▸ **WHAT TO PRODUCE**: Update the rows below so that "Политика конфиденциальности" becomes "Privacy Policy" wherever it occurs, keeping every other line unchanged.

▸ **THE DATA**:
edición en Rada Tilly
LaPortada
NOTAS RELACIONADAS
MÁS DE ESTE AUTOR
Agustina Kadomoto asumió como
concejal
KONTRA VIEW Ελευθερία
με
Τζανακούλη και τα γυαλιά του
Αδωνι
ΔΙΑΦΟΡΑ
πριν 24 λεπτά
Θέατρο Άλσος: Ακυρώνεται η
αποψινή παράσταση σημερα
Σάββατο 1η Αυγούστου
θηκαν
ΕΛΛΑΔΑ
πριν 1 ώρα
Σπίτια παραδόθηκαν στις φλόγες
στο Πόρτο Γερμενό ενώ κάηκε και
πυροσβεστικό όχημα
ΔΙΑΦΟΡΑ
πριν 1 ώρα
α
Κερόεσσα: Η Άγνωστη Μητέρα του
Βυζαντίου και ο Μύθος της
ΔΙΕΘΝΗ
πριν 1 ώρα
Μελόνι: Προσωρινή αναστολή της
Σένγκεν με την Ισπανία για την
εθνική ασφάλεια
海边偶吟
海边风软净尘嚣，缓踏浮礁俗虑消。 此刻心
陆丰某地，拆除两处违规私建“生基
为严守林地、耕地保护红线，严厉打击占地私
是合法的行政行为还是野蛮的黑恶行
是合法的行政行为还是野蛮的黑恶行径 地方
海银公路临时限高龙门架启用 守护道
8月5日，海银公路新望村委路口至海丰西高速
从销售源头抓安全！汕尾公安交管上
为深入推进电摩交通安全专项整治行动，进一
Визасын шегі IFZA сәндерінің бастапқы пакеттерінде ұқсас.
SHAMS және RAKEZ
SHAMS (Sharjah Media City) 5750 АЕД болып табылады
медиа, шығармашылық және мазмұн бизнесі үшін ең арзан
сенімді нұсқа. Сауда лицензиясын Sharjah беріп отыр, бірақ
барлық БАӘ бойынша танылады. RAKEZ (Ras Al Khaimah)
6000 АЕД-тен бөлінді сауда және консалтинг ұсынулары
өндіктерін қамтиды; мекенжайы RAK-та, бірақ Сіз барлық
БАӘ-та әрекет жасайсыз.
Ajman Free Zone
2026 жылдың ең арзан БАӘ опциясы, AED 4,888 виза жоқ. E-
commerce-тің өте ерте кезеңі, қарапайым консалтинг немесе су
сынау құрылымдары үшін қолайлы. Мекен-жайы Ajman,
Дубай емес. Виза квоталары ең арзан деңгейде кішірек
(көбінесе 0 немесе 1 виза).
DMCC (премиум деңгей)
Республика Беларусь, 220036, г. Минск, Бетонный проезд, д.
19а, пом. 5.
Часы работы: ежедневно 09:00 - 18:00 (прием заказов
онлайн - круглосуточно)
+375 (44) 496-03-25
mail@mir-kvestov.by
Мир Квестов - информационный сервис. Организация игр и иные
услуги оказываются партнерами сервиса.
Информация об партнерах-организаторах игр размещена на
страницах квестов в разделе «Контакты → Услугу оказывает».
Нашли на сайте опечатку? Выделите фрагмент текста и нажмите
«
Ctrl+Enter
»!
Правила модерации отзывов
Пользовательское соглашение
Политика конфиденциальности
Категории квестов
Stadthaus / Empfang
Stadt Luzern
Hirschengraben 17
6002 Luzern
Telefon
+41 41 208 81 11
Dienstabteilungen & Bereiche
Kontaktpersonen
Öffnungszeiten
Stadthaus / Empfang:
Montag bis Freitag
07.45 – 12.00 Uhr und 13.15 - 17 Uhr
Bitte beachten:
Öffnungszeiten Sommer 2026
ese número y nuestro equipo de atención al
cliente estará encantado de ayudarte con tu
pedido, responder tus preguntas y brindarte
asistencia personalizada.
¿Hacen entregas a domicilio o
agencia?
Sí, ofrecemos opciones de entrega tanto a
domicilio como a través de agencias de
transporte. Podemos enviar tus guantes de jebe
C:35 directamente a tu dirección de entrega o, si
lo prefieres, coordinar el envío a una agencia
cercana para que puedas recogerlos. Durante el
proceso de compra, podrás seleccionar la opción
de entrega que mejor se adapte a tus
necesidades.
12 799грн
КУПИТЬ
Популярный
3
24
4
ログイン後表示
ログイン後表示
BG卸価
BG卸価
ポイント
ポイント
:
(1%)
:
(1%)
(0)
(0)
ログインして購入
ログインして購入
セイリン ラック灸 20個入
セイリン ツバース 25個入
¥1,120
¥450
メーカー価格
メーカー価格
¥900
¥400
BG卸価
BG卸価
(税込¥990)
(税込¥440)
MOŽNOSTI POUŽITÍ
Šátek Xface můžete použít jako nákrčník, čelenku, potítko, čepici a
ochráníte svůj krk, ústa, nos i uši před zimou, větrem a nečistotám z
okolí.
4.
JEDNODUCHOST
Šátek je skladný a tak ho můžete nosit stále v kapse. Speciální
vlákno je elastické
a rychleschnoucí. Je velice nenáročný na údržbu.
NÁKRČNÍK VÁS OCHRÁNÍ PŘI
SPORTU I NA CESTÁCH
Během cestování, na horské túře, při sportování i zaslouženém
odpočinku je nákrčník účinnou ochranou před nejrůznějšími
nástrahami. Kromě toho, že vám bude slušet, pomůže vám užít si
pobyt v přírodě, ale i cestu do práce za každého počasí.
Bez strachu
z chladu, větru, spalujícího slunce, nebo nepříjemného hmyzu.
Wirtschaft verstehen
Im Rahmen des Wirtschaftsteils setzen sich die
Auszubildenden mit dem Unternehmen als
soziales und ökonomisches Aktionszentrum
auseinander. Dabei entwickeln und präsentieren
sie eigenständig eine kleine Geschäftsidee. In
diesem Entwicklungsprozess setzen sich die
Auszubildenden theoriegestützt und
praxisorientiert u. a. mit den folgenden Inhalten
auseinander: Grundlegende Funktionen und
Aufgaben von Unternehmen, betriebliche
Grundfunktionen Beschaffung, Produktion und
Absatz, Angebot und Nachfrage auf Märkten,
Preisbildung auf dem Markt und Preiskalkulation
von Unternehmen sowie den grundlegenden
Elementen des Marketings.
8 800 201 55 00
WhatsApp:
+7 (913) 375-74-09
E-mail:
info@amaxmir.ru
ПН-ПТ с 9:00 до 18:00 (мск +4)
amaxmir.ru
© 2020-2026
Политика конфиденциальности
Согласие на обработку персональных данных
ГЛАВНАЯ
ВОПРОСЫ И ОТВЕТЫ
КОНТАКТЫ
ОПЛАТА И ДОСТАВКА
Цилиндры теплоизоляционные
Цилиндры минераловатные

▸ **RESPONSE TO THIS TASK**:
edición en Rada Tilly
LaPortada
NOTAS RELACIONADAS
MÁS DE ESTE AUTOR
Agustina Kadomoto asumió como
concejal
KONTRA VIEW Ελευθερία
με
Τζανακούλη και τα γυαλιά του
Αδωνι
ΔΙΑΦΟΡΑ
πριν 24 λεπτά
Θέατρο Άλσος: Ακυρώνεται η
αποψινή παράσταση σημερα
Σάββατο 1η Αυγούστου
θηκαν
ΕΛΛΑΔΑ
πριν 1 ώρα
Σπίτια παραδόθηκαν στις φλόγες
στο Πόρτο Γερμενό ενώ κάηκε και
πυροσβεστικό όχημα
ΔΙΑΦΟΡΑ
πριν 1 ώρα
α
Κερόεσσα: Η Άγνωστη Μητέρα του
Βυζαντίου και ο Μύθος της
ΔΙΕΘΝΗ
πριν 1 ώρα
Μελόνι: Προσωρινή αναστολή της
Σένγκεν με την Ισπανία για την
εθνική ασφάλεια
海边偶吟
海边风软净尘嚣，缓踏浮礁俗虑消。 此刻心
陆丰某地，拆除两处违规私建“生基
为严守林地、耕地保护红线，严厉打击占地私
是合法的行政行为还是野蛮的黑恶行
是合法的行政行为还是野蛮的黑恶行径 地方
海银公路临时限高龙门架启用 守护道
8月5日，海银公路新望村委路口至海丰西高速
从销售源头抓安全！汕尾公安交管上
为深入推进电摩交通安全专项整治行动，进一
Визасын шегі IFZA сәндерінің бастапқы пакеттерінде ұқсас.
SHAMS және RAKEZ
SHAMS (Sharjah Media City) 5750 АЕД болып табылады
медиа, шығармашылық және мазмұн бизнесі үшін ең арзан
сенімді нұсқа. Сауда лицензиясын Sharjah беріп отыр, бірақ
барлық БАӘ бойынша танылады. RAKEZ (Ras Al Khaimah)
6000 АЕД-тен бөлінді сауда және консалтинг ұсынулары
өндіктерін қамтиды; мекенжайы RAK-та, бірақ Сіз барлық
БАӘ-та әрекет жасайсыз.
Ajman Free Zone
2026 жылдың ең арзан БАӘ опциясы, AED 4,888 виза жоқ. E-
commerce-тің өте ерте кезеңі, қарапайым консалтинг немесе су
сынау құрылымдары үшін қолайлы. Мекен-жайы Ajman,
Дубай емес. Виза квоталары ең арзан деңгейде кішірек
(көбінесе 0 немесе 1 виза).
DMCC (премиум деңгей)
Республика Беларусь, 220036, г. Минск, Бетонный проезд, д.
19а, пом. 5.
Часы работы: ежедневно 09:00 - 18:00 (прием заказов
онлайн - круглосуточно)
+375 (44) 496-03-25
mail@mir-kvestov.by
Мир Квестов - информационный сервис. Организация игр и иные
услуги оказываются партнерами сервиса.
Информация об партнерах-организаторах игр размещена на
страницах квестов в разделе «Контакты → Услугу оказывает».
Нашли на сайте опечатку? Выделите фрагмент текста и нажмите
«
Ctrl+Enter
»!
Правила модерации отзывов
Пользовательское соглашение
Privacy Policy
Категории квестов
Stadthaus / Empfang
Stadt Luzern
Hirschengraben 17
6002 Luzern
Telefon
+41 41 208 81 11
Dienstabteilungen & Bereiche
Kontaktpersonen
Öffnungszeiten
Stadthaus / Empfang:
Montag bis Freitag
07.45 – 12.00 Uhr und 13.15 - 17 Uhr
Bitte beachten:
Öffnungszeiten Sommer 2026
ese número y nuestro equipo de atención al
cliente estará encantado de ayudarte con tu
pedido, responder tus preguntas y brindarte
asistencia personalizada.
¿Hacen entregas a domicilio o
agencia?
Sí, ofrecemos opciones de entrega tanto a
domicilio como a través de agencias de
transporte. Podemos enviar tus guantes de jebe
C:35 directamente a tu dirección de entrega o, si
lo prefieres, coordinar el envío a una agencia
cercana para que puedas recogerlos. Durante el
proceso de compra, podrás seleccionar la opción
de entrega que mejor se adapte a tus
necesidades.
12 799грн
КУПИТЬ
Популярный
3
24
4
ログイン後表示
ログイン後表示
BG卸価
BG卸価
ポイント
ポイント
:
(1%)
:
(1%)
(0)
(0)
ログインして購入
ログインして購入
セイリン ラック灸 20個入
セイリン ツバース 25個入
¥1,120
¥450
メーカー価格
メーカー価格
¥900
¥400
BG卸価
BG卸価
(税込¥990)
(税込¥440)
MOŽNOSTI POUŽITÍ
Šátek Xface můžete použít jako nákrčník, čelenku, potítko, čepici a
ochráníte svůj krk, ústa, nos i uši před zimou, větrem a nečistotám z
okolí.
4.
JEDNODUCHOST
Šátek je skladný a tak ho můžete nosit stále v kapse. Speciální
vlákno je elastické
a rychleschnoucí. Je velice nenáročný na údržbu.
NÁKRČNÍK VÁS OCHRÁNÍ PŘI
SPORTU I NA CESTÁCH
Během cestování, na horské túře, při sportování i zaslouženém
odpočinku je nákrčník účinnou ochranou před nejrůznějšími
nástrahami. Kromě toho, že vám bude slušet, pomůže vám užít si
pobyt v přírodě, ale i cestu do práce za každého počasí.
Bez strachu
z chladu, větru, spalujícího slunce, nebo nepříjemného hmyzu.
Wirtschaft verstehen
Im Rahmen des Wirtschaftsteils setzen sich die
Auszubildenden mit dem Unternehmen als
soziales und ökonomisches Aktionszentrum
auseinander. Dabei entwickeln und präsentieren
sie eigenständig eine kleine Geschäftsidee. In
diesem Entwicklungsprozess setzen sich die
Auszubildenden theoriegestützt und
praxisorientiert u. a. mit den folgenden Inhalten
auseinander: Grundlegende Funktionen und
Aufgaben von Unternehmen, betriebliche
Grundfunktionen Beschaffung, Produktion und
Absatz, Angebot und Nachfrage auf Märkten,
Preisbildung auf dem Markt und Preiskalkulation
von Unternehmen sowie den grundlegenden
Elementen des Marketings.
8 800 201 55 00
WhatsApp:
+7 (913) 375-74-09
E-mail:
info@amaxmir.ru
ПН-ПТ с 9:00 до 18:00 (мск +4)
amaxmir.ru
© 2020-2026
Privacy Policy
Согласие на обработку персональных данных
ГЛАВНАЯ
ВОПРОСЫ И ОТВЕТЫ
КОНТАКТЫ
ОПЛАТА И ДОСТАВКА
Цилиндры теплоизоляционные
Цилиндры минераловатные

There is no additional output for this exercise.